A verbatim repeat of the lines below is required, with the pictures removed.

→ Dataset section
((

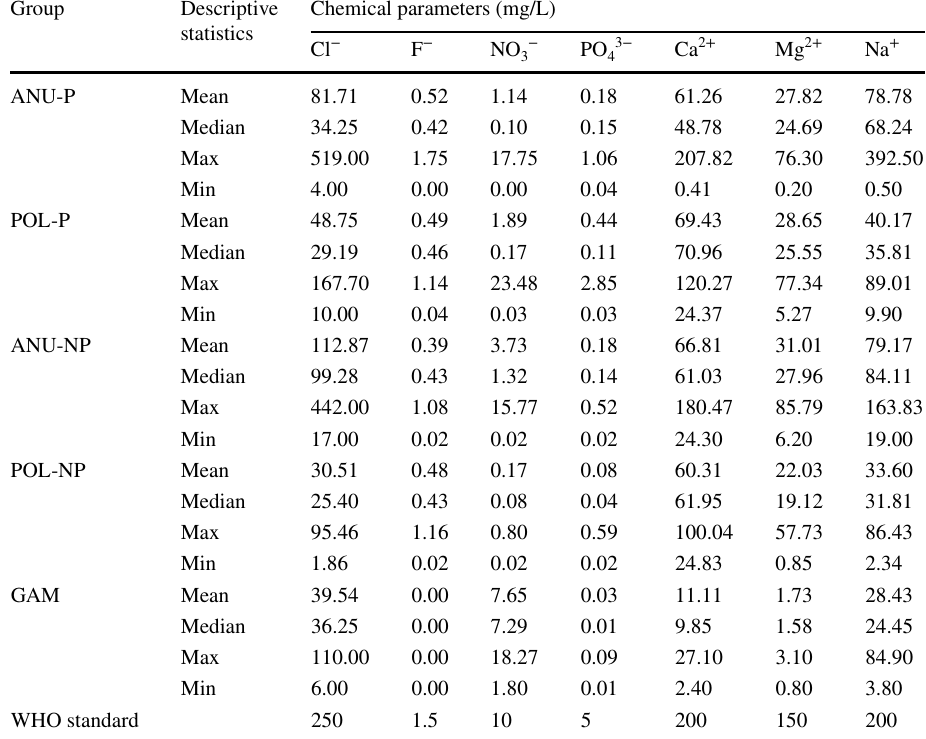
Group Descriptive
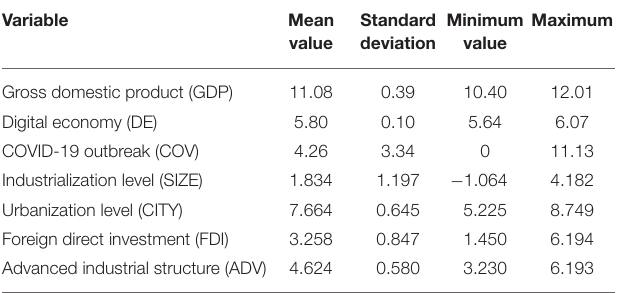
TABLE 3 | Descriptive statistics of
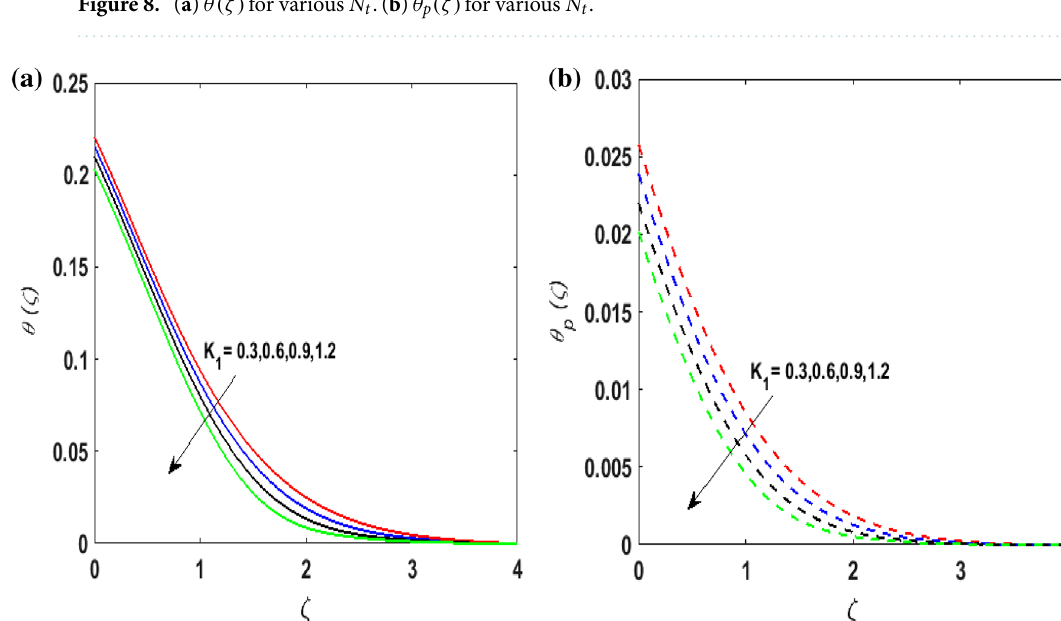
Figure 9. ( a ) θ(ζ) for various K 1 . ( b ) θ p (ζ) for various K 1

))

→ Answer area
Group Descriptive
TABLE 3 | Descriptive statistics of
Figure 9. ( a ) θ(ζ) for various K 1 . ( b ) θ p (ζ) for various K 1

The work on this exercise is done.